Cela faisait quasiment trois ans qu’on ne les avait pas vus dans la rue. En 2022, quand Élisabeth Borne usait généreusement du 49.3 pour imposer son projet de loi de financement de la Sécurité sociale pour l’année suivante, les principaux syndicats d’internes en médecine avaient battu les pavés de France pour dénoncer un article de loi allongeant d’un an les études des futurs médecins généralistes. Deux hivers plus tard, toujours chauffés à blanc par une réforme « bâclée », les internes de médecine générale sont de retour dans la rue, mercredi 29 janvier.
De fait, la mise en place de cette quatrième année d’internat pour les étudiants de médecine générale, sous la forme d’un stage placé sous la supervision de praticiens agréés maîtres de stage des universités, doit permettre de consolider la formation de ces « docteurs juniors » et lutter contre les déserts médicaux en « incitant » les futurs généralistes à réaliser un stage dans une zone sous-dotée en médecins.
« Nous autres internes nous sommes des variables d’ajustement »
Mais alors que cette réforme doit entrer en application pour la rentrée de septembre 2026, l’Intersyndicale nationale autonome représentative des internes de médecine générale (Isnar-IMG) dénonce un nombre insuffisant de tuteurs de stage pour accueillir les étudiants.
« Sur l’île-de-France, dans les meilleures estimations, on aurait 250 lieux de stage pour 600 internes. À Lyon, c’est 60 places pour un peu plus de 150 internes. À Dijon, c’est 40 pour 90. Voici les chiffres qui nous sont remontés dans toutes les villes », s’alarme Bastien Bailleul, président de l’Isnar-IMG, dont l’organisation est co-initiatrice de la mobilisation. « Nous ne voulions pas arriver à cette situation mais c’est un peu notre dernière cartouche face à une situation de détresse », confie-t-il.
Faute de places dans les cabinets de médecine, son organisation craint que les étudiants ne soient, malgré eux, redirigés vers des stages dans des établissements hospitaliers, toujours demandeurs de renforts.
Des questions sans réponses
Yves, 34 ans, en deuxième année d’internat à Paris, manifestera mercredi. Il angoisse pour son avenir, lui, dont la promotion va subir de plein fouet les effets de cette réforme à la rentrée 2026. « Je rêve de devenir médecin généraliste en cabinet. J’ai travaillé dur pour cela mais je crains qu’avec cette réforme, je ne sois envoyé en stage à l’hôpital. Ce serait une désillusion pour moi alors que cette dernière année est censée nous accompagner dans notre future installation », lâche l’Alsacien d’origine et adhérent au Syndicat représentatif parisien des internes de médecine générale.

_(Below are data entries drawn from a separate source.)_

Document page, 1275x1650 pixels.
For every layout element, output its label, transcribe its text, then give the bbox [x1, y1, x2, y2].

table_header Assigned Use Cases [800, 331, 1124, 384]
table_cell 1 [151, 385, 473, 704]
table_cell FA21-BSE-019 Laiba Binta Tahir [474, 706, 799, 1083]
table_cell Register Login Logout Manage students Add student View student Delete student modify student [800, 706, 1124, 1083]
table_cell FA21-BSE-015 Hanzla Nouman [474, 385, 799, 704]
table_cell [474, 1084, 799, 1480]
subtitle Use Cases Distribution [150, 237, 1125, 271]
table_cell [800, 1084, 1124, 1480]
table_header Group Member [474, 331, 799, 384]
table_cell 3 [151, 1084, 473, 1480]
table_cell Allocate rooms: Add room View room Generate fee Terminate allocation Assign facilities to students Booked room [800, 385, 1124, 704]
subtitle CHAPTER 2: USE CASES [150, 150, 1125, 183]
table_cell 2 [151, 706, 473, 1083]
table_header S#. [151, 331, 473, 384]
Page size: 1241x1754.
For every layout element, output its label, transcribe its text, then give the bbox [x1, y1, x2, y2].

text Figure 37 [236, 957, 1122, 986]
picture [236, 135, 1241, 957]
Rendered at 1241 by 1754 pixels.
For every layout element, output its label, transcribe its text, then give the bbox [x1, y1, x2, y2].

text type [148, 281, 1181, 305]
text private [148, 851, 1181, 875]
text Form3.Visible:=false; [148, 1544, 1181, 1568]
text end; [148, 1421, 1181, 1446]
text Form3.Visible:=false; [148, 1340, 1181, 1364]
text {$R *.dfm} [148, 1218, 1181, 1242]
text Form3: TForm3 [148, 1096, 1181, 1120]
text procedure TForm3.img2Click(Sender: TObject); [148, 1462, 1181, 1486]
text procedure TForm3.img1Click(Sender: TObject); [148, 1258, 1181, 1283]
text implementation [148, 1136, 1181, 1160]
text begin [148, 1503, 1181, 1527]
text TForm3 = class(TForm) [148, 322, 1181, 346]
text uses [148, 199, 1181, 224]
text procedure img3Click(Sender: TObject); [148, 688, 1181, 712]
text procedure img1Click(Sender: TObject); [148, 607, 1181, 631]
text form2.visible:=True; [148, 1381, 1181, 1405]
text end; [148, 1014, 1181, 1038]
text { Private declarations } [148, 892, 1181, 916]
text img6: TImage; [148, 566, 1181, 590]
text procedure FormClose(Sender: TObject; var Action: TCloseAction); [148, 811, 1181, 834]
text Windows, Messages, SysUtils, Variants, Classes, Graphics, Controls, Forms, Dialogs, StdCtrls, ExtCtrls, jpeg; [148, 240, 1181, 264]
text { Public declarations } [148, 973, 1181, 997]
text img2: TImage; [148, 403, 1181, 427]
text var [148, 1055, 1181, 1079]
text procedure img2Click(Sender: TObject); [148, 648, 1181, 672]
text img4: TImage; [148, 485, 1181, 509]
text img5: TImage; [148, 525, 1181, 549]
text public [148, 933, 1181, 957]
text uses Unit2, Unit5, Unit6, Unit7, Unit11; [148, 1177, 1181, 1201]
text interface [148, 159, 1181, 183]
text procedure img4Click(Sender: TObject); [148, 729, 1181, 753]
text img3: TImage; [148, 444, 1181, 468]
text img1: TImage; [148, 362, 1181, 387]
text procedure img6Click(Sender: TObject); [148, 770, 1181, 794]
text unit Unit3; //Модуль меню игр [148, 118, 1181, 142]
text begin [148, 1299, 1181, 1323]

Aussi, concernant l’application de la réforme, sept organisations d’étudiants et de professionnels se sont émues, lundi, de l’absence de textes réglementaires censés clarifier les modalités de cette 4e année. Quelle rémunération pour les docteurs juniors ? Comment loger les étudiants ? Des questions qui n’ont pas encore trouvé d’arbitrages.
« Le ministre de la Santé a annoncé, lundi, que nous aurons les décrets probablement d’ici mars-avril. À quelques mois seulement de l’application de cette réforme. C’est beaucoup trop tard pour la mettre en place dans de bonnes conditions », interpelle le président de l’Isnar-IMG, qui demande le report de la mise en œuvre de la quatrième année d’internat de médecine générale.
Des études sous le signe de la précarité
Ce retard dans l’obtention d’une convention type est d’autant plus mal vécu par les étudiants qu’ils y voient un manque de considération à leur égard. « Nous, internes, sommes juste des variables d’ajustement. On comble les trous là où il y a besoin. Nous sommes nombreux à redouter, surtout ceux en ambulatoire, d’être envoyés dans les pires déserts médicaux », s’agace Fanny, adhérente à l’Isnar-IMG.
Malgré sa passion pour la profession, la jeune femme de 25 ans, en deuxième année de médecine générale à Saint-Nazaire, s’inquiète de revivre une année d’études sous le signe de la précarité. « Un interne de première année (bac + 7) est payé à 1 600 euros avec en plus des indemnités de nourriture et logement et, pour un interne de troisième année, on se situe à 2 300, explique-t-elle. Nous allons devoir accepter une année supplémentaire où nous ne serons pas rémunérés comme on l’aurait été si nous avions fini nos études et commencé à remplacer un titulaire. »
Pourtant, en l’état actuel, les internes de médecine générale travaillent déjà en moyenne 50 heures hebdomadaires selon une enquête réalisée en 2023 par plusieurs syndicats de la profession. Autant d’éléments qui poussent les étudiants à s’emparer des rues, ce mercredi.